Justice Department argues Trump should be able to accept payments from foreign governments
The emoluments clause has been a subject of contention since before Trump took office, due in part to his labyrinthine business empire that watchdogs and critics said would entangle Trump in a web of conflicts of interest as president.
Lawyers for the DOJ argued that the emoluments clause does not apply to fair-market commercial transactions, such as fees incurred from hotels and golf club memberships, licensing payments, and office rent.The Justice Department is asking a judge to dismiss a lawsuit filed by several plaintiffs, including Citizens for Responsibility and Ethics in Washington (CREW), a watchdog group that alleges Trump's business dealings run afoul of the Constitution.
"Plaintiffs read these Emolument Clauses expansively to cover any benefit derived from any business dealings with a foreign, federal, or state instrumentality by an entity in which the President has a financial interest," the Justice Department said in a memorandum. The DOJ also argued that the Republican-controlled Congress, not the courts, should decide whether Trump is violating the emoluments clause.

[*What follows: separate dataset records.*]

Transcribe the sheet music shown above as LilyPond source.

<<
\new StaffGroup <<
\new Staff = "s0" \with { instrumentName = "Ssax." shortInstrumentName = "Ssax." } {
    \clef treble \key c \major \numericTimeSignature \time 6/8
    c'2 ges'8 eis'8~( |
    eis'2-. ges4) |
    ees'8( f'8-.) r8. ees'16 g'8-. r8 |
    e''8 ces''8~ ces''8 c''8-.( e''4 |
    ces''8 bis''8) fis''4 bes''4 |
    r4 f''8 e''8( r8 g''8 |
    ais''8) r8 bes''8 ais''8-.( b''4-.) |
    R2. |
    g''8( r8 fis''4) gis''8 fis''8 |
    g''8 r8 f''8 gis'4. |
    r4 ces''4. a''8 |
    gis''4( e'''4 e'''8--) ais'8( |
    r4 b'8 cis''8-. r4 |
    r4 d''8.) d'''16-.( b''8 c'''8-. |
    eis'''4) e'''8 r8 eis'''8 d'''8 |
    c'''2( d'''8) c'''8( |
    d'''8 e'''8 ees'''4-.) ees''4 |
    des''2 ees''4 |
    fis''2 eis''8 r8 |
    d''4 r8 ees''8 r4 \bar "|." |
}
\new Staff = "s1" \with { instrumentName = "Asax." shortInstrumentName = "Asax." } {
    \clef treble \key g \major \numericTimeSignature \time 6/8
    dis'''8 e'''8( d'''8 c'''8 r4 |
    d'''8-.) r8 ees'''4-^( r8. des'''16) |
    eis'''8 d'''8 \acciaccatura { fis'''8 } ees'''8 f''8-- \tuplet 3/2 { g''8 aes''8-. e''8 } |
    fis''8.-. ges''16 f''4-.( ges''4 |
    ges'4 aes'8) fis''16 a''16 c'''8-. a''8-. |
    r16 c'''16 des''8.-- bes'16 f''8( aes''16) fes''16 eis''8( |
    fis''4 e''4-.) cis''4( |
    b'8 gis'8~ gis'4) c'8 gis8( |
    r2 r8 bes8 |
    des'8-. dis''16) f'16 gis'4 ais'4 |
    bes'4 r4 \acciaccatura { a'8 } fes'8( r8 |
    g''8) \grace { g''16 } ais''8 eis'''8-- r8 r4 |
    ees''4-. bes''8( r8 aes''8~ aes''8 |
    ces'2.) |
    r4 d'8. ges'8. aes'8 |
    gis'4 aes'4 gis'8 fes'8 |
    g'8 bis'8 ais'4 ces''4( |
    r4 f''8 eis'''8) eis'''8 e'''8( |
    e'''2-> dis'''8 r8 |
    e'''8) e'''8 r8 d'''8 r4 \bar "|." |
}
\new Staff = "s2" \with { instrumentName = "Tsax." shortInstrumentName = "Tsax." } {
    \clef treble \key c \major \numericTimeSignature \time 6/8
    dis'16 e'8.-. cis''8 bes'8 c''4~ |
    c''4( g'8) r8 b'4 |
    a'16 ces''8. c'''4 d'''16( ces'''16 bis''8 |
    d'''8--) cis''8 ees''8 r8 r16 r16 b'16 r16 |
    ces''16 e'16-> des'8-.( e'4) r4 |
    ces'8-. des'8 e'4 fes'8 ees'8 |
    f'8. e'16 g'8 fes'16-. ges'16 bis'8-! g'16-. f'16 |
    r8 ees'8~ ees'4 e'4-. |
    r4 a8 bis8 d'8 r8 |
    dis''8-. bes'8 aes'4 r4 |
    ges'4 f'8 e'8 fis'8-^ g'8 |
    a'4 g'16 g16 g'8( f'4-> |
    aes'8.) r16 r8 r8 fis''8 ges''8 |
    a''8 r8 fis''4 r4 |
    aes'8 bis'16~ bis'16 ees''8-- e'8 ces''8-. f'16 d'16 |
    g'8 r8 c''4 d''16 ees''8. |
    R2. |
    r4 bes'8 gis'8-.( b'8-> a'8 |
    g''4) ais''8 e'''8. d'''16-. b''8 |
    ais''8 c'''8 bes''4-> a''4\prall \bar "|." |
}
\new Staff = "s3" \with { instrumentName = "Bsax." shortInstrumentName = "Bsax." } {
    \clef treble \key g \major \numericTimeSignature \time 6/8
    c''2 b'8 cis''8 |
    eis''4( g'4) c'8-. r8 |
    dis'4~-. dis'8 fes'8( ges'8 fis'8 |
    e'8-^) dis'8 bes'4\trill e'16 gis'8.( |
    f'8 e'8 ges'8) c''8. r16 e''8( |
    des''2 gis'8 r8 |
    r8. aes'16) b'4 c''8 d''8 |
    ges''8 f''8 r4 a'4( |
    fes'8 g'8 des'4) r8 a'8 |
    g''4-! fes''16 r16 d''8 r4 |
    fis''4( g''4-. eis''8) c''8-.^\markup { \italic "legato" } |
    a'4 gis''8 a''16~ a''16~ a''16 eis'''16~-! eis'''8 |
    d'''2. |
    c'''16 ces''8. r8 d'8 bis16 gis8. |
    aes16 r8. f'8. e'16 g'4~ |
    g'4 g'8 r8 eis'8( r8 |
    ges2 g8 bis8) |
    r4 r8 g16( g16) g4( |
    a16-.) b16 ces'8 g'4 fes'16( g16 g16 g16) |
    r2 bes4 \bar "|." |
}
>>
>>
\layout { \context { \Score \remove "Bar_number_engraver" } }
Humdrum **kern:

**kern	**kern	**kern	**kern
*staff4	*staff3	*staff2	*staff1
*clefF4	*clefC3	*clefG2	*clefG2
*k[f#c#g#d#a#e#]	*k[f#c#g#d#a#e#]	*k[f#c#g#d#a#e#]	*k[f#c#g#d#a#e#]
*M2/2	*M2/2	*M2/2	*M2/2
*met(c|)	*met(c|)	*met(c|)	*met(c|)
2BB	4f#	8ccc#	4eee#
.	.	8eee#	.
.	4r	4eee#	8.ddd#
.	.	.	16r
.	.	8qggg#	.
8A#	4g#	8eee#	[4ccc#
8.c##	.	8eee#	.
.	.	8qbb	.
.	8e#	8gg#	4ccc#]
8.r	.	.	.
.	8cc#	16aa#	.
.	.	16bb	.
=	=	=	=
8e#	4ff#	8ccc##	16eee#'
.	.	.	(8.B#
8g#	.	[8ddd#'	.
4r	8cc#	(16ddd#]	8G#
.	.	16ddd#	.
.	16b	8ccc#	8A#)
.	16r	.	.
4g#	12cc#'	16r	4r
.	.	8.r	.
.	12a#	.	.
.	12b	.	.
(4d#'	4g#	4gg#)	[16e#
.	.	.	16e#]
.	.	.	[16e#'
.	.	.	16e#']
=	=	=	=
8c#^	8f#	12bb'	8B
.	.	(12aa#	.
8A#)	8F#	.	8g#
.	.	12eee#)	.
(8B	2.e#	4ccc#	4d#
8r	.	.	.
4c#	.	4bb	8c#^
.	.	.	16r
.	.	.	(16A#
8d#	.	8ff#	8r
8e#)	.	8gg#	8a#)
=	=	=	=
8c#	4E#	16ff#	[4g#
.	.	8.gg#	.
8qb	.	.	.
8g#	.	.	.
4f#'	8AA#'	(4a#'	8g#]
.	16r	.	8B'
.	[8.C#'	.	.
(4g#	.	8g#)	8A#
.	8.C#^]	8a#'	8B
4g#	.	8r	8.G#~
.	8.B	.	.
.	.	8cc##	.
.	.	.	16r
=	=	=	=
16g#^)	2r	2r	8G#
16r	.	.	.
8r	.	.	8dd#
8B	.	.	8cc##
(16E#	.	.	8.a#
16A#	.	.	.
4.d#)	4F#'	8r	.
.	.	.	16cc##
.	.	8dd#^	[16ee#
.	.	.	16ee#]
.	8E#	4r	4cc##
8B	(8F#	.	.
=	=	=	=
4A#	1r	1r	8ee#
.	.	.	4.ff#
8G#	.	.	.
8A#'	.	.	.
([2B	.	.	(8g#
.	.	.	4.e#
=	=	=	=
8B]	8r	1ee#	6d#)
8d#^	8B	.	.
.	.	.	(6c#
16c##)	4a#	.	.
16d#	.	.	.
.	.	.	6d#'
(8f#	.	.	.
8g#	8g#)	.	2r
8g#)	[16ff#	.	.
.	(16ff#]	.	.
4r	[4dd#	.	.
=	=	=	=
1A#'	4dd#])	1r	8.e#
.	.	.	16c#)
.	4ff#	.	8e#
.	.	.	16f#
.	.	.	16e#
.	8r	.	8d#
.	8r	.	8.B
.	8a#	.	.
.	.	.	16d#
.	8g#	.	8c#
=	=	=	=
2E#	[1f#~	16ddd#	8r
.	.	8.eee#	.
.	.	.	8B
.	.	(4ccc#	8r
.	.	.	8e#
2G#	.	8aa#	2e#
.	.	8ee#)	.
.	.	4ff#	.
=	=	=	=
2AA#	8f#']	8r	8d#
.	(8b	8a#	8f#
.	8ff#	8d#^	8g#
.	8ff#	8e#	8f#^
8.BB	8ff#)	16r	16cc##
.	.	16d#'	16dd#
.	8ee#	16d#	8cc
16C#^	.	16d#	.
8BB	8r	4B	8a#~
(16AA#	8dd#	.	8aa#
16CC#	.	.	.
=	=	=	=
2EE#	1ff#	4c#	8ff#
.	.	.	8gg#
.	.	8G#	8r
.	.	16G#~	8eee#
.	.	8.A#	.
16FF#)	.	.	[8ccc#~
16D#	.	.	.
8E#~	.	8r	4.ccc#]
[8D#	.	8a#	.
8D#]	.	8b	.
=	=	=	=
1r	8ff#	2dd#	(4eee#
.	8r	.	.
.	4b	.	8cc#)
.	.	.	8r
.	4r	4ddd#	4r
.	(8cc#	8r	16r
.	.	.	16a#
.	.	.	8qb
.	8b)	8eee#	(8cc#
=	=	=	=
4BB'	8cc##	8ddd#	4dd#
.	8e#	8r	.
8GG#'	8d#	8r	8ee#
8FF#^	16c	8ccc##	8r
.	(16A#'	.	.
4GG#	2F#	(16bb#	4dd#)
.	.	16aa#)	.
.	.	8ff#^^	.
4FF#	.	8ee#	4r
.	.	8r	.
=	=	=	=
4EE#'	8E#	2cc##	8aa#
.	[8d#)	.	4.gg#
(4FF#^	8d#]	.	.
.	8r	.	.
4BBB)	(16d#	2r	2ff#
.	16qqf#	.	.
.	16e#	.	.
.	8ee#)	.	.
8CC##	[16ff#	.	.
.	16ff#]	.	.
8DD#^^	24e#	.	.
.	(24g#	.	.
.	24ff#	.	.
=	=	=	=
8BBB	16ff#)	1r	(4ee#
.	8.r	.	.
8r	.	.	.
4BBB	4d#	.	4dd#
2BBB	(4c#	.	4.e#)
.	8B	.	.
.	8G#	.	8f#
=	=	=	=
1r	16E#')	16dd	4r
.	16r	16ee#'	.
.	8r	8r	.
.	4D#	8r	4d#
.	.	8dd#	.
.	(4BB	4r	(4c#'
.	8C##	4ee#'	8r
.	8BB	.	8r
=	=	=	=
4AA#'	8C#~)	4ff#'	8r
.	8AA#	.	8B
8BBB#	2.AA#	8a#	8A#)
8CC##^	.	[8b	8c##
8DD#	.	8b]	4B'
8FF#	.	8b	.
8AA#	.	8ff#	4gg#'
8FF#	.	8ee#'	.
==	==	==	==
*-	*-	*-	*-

CREW filed its suit against Trump in January, alleging that foreign diplomats and officials could seek to curry favor with Trump by patronizing Trump-connected businesses.
"We did not want to get to this point," said CREW Executive Director Noah Bookbinder in a January press release announcing the lawsuit. "It was our hope that President Trump would take the necessary steps to avoid violating the Constitution before he took office."
"He did not. His constitutional violations are immediate and serious, so we were forced to take legal action," Bookbinder said.